SomeWhere (Adjiman, 2005) is another project dealing with semantic mediation. It is similar to Piazza, but uses description logic to define mappings between ontologies. Queries are routed according to the relevant mappings. In P2P data systems, notably for semantic query routing and data integration, metadata are keys. Focusing on metadata standards, Edutella (Nejdl, 2003) is a multi-staged effort to efficiently handles RDF metadata on top of JXTA, an open source plate-form for supporting P2P applications leaded by Sun. Edutella provides several services, among them a query service and a mapping service, to respectively retrieve metadata and translate between different vocabularies. This infrastructure provides an appropriate routing algorithm for semantic queries based on RDF standards for the description of sources. The routing process uses a network based on a HyperCup (Schlosser, 2002), which is capable of organizing peers from a P2P network into a recursive graph structure. Edutella should provide an example of routing process based on the semantic of data.

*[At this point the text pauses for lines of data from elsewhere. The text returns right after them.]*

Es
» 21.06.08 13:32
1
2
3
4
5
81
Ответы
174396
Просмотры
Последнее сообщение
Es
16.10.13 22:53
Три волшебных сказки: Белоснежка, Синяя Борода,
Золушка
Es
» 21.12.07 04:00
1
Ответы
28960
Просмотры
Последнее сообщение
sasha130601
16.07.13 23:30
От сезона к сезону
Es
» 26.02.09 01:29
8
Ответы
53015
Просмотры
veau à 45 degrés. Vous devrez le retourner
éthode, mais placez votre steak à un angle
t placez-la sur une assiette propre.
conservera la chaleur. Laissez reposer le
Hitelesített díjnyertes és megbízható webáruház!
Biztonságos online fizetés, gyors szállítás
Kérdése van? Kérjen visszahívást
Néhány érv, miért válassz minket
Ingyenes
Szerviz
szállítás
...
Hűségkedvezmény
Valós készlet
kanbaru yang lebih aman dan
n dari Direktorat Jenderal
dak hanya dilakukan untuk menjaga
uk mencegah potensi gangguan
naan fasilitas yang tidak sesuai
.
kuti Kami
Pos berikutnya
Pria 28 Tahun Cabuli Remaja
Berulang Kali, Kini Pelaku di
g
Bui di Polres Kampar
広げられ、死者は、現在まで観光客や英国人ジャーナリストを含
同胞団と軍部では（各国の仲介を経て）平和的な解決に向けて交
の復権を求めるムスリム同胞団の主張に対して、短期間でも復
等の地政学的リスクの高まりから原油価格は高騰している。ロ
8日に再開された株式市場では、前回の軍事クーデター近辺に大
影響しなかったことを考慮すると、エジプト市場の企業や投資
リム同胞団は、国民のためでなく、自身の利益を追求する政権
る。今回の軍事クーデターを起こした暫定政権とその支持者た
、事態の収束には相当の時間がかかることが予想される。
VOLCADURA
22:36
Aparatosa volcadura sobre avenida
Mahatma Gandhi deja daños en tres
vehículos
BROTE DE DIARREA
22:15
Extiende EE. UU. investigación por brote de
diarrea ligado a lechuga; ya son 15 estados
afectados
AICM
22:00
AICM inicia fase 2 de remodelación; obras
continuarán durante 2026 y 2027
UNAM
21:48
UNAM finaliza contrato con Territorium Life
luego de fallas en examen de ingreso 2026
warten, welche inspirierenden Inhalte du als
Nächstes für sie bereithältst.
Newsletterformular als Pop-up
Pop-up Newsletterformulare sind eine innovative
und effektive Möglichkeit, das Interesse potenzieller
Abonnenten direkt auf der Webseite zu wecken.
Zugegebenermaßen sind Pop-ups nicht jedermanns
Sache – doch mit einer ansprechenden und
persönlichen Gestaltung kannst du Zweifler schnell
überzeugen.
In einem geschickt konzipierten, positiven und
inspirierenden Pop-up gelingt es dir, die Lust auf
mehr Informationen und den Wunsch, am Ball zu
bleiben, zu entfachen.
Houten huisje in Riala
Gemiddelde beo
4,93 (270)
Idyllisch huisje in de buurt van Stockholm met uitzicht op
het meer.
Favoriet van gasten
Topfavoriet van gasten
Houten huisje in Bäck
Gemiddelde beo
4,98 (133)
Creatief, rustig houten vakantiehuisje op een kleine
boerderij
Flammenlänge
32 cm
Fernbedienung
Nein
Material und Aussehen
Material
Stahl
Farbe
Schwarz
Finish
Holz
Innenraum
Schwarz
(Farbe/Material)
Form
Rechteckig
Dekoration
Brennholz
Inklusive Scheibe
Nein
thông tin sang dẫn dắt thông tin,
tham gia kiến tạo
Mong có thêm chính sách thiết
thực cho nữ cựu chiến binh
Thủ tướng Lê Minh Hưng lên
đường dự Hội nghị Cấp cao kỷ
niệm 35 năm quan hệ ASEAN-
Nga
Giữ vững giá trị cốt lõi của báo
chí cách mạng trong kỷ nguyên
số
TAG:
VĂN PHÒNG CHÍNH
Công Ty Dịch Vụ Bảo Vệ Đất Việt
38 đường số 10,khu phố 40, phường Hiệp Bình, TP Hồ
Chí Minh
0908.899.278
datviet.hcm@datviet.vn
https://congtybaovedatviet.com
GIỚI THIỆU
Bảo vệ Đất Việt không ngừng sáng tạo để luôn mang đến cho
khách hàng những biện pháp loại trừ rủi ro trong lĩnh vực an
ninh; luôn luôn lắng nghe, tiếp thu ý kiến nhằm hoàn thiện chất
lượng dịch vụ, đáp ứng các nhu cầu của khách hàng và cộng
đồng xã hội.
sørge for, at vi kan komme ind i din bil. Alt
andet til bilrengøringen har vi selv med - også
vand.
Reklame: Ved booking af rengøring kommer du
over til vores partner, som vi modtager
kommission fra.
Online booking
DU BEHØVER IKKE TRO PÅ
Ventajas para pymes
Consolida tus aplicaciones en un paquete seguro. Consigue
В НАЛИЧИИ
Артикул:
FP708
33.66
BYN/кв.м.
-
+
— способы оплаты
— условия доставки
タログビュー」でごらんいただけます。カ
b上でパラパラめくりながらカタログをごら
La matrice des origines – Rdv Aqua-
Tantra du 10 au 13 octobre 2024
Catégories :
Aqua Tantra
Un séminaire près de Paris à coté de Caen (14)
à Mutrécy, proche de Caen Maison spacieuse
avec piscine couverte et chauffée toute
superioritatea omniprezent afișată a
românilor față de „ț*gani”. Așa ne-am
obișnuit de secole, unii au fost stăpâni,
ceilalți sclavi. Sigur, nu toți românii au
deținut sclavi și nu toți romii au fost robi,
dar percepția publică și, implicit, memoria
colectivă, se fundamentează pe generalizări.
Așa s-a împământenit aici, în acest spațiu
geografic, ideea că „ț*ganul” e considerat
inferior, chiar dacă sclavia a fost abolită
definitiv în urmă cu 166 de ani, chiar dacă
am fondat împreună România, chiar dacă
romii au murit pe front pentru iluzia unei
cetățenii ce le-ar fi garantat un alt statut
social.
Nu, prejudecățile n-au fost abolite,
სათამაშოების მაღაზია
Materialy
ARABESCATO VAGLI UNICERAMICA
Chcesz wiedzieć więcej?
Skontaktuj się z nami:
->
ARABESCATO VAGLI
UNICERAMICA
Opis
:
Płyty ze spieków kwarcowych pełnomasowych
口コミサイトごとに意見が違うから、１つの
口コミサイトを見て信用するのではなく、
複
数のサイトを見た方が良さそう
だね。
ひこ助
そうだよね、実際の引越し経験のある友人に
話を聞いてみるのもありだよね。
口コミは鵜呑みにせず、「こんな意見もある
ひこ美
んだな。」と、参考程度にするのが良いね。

KadoP is a system for sharing data and knowledge content in a peer to peer environment. KadoP’s data model annotates published XML documents by using two kinds of items: data item for structural description and semantic items to combine with an ontology. These items are indexed using Pastry DHT. The KadoP query language uses tree pattern, whose nodes represent data items, and whose edges represent containment relationships among the nodes. The query processing is based on ActiveXML where all data items are only retrieved on demand, by activating a Web service call execution in the P2P network.

XLive is a light XQuery mediator. It deals on XML views of heterogeneous data sources using wrappers and adapters that cope with the heterogeneity of the sources (DBMS, Web pages, files, etc.). The data are integrated dynamically from multiple information sources. Queries are used as view definitions. During run-time, the application issues XML queries against the views. Queries and views are translated into an internal algebra and are combined into single algebra query plans. Sub-queries are sent to local wrappers that process them locally and return XML results. Finally, the global query processor evaluates the result, using appropriate integration and reconstruction algorithms. XLive is being extended to discover relevant sources dynamically in a P2P network.